This is a time series project that seeks to predict sales of the Favourita company.
Code | Name | Published Article | PowerBi Dashboard |
---|---|---|---|
LP3 | LP3-Time Series Analysis | Article | PowerBI |
Favorita stores hold a significant presence in the Ecuadorian grocery retail market and are renowned for providing a wide range of products to customers across the country. With a customer-centric approach and a focus on continuous improvement, Favorita stores are dedicated to delivering value to their customers and building lasting relationships. By leveraging advanced data analytics and forecasting models, Favorita aims to optimize its inventory management, ensure product availability, and enhance the overall shopping experience.

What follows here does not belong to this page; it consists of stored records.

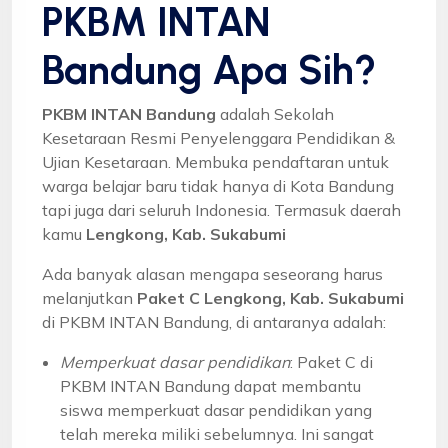
PKBM INTAN
Bandung Apa Sih?
PKBM INTAN Bandung
adalah Sekolah
Kesetaraan Resmi Penyelenggara Pendidikan &
Ujian Kesetaraan. Membuka pendaftaran untuk
warga belajar baru tidak hanya di Kota Bandung
tapi juga dari seluruh Indonesia. Termasuk daerah
kamu
Lengkong, Kab. Sukabumi
Ada banyak alasan mengapa seseorang harus
melanjutkan
Paket C Lengkong, Kab. Sukabumi
di PKBM INTAN Bandung, di antaranya adalah:
Memperkuat dasar pendidikan
: Paket C di
PKBM INTAN Bandung dapat membantu
siswa memperkuat dasar pendidikan yang
telah mereka miliki sebelumnya. Ini sangat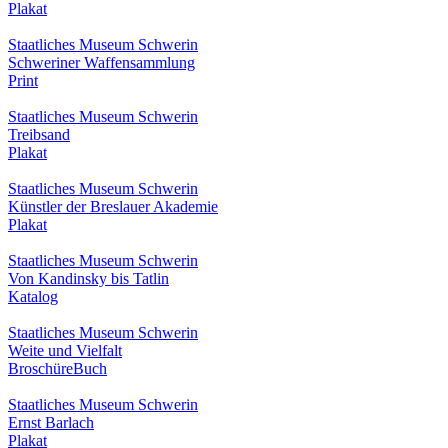
Plakat
Staatliches Museum Schwerin
Schweriner Waffensammlung
Print
Staatliches Museum Schwerin
Treibsand
Plakat
Staatliches Museum Schwerin
Künstler der Breslauer Akademie
Plakat
Staatliches Museum Schwerin
Von Kandinsky bis Tatlin
Katalog
Staatliches Museum Schwerin
Weite und Vielfalt
Broschüre
Buch
Staatliches Museum Schwerin
Ernst Barlach
Plakat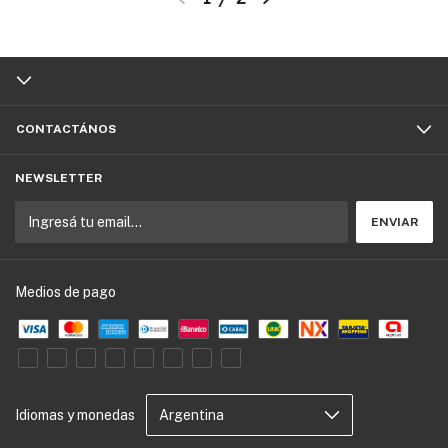
CONTACTÁNOS
NEWSLETTER
Medios de pago
Idiomas y monedas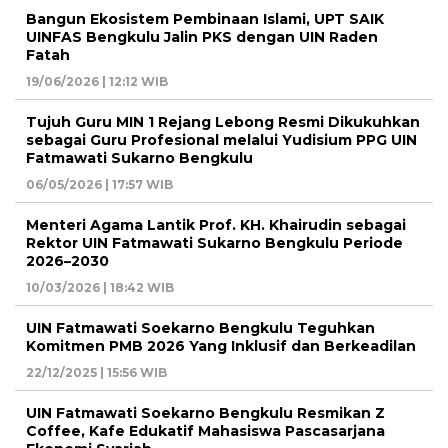
Bangun Ekosistem Pembinaan Islami, UPT SAIK
UINFAS Bengkulu Jalin PKS dengan UIN Raden
Fatah
19/06/2026 | 12:12 WIB
Tujuh Guru MIN 1 Rejang Lebong Resmi Dikukuhkan
sebagai Guru Profesional melalui Yudisium PPG UIN
Fatmawati Sukarno Bengkulu
06/05/2026 | 17:57 WIB
Menteri Agama Lantik Prof. KH. Khairudin sebagai
Rektor UIN Fatmawati Sukarno Bengkulu Periode
2026–2030
10/03/2026 | 18:42 WIB
UIN Fatmawati Soekarno Bengkulu Teguhkan
Komitmen PMB 2026 Yang Inklusif dan Berkeadilan
22/12/2025 | 15:56 WIB
UIN Fatmawati Soekarno Bengkulu Resmikan Z
Coffee, Kafe Edukatif Mahasiswa Pascasarjana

To develop a predictive model for store sales for Corporation Favorita, a large grocery retailer headquartered in Ecuador. The model aims to predict the unit sales of numerous items across various Favorita stores, enabling more precise estimation of sales performance.
For the Store Sales Time Series Forecasting project, we have several datasets available:
-
train.csv
: This dataset contains historical sales data, including store numbers, product families, onpromotion information, and the target variable ‘sales,’ representing the total sales for each product family at a specific store on a given date. -
test.csv
: Similar to the train dataset, this file contains the same features as the training data but does not include the ‘sales’ column. Our goal is to predict sales for the test data based on the trained model. -
transaction.csv
: This dataset provides information about transactions made on specific dates at different stores. -
stores.csv
: Store metadata, including city, state, type, and cluster information. -
oil.csv
: Daily oil prices, which include values during both the train and test data timeframes. -
holidays_events
.csv: Contains information about holidays and events, including metadata about transferred and bridge holidays.From thoroughly examining the dataset, we came out with the following analytical questions:
- Is the train dataset complete (has all the required dates)?

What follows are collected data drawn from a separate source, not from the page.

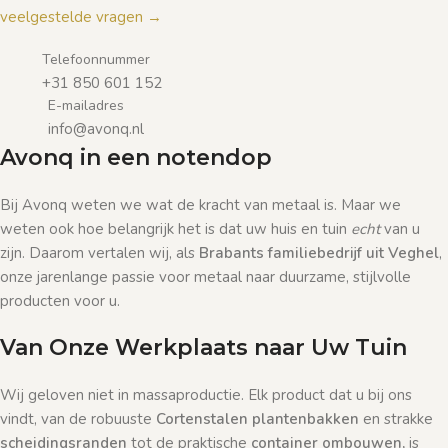
veelgestelde vragen →
Telefoonnummer
+31 850 601 152
E-mailadres
info@avonq.nl
Avonq in een notendop
Bij Avonq weten we wat de kracht van metaal is. Maar we
weten ook hoe belangrijk het is dat uw huis en tuin
echt
van u
zijn. Daarom vertalen wij, als
Brabants familiebedrijf uit Veghel
,
onze jarenlange passie voor metaal naar duurzame, stijlvolle
producten voor u.
Van Onze Werkplaats naar Uw Tuin
Wij geloven niet in massaproductie. Elk product dat u bij ons
vindt, van de robuuste
Cortenstalen plantenbakken
en strakke
scheidingsranden
tot de praktische
container ombouwen,
is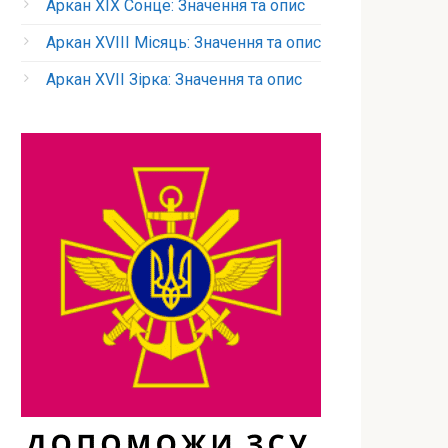
Аркан XIX Сонце: Значення та опис
Аркан XVIII Місяць: Значення та опис
Аркан XVII Зірка: Значення та опис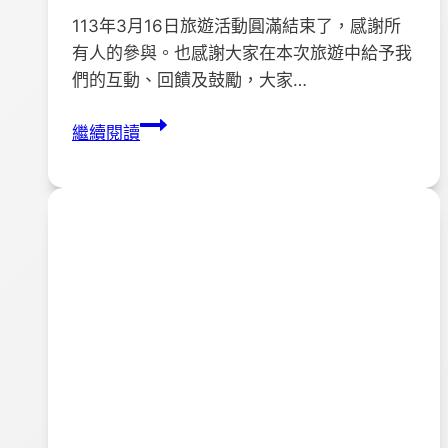
113年3月16日旅遊活動圓滿結束了，感謝所
有人的參與。也感謝大家在本次旅遊中給予我
們的互動、回饋及鼓勵，大家…
１
繼續閱讀
１
3
年
３
月
１
６
日
築
夢
春
季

- Which dates have the lowest and highest sales for each year?
- Did the earthquake impact sales?
- Are certain groups of stores selling more products? (Cluster, city, state, type)
- What is the relationship between oil prices and store sales?
- Do holidays and events influence store sales? Are there specific holidays/events that drive higher sales?
- Is there a significant difference in sales by location and by store type?
- Which store has the highest average sales, and which one has the lowest?